- [PROBLEM DESCRIPTION] Word for word, print out all of the data, omitting every image.

- [DATA UNDER STUDY]
---+---

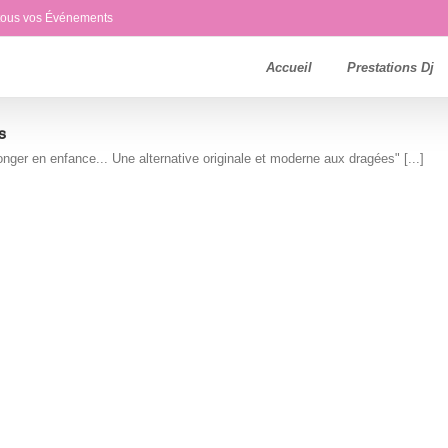
 tous vos Événements
Accueil
Prestations Dj
s
ger en enfance... Une alternative originale et moderne aux dragées" [...]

---+---

- [TASK RESPONSE]
 tous vos Événements
Accueil
Prestations Dj
s
ger en enfance... Une alternative originale et moderne aux dragées" [...]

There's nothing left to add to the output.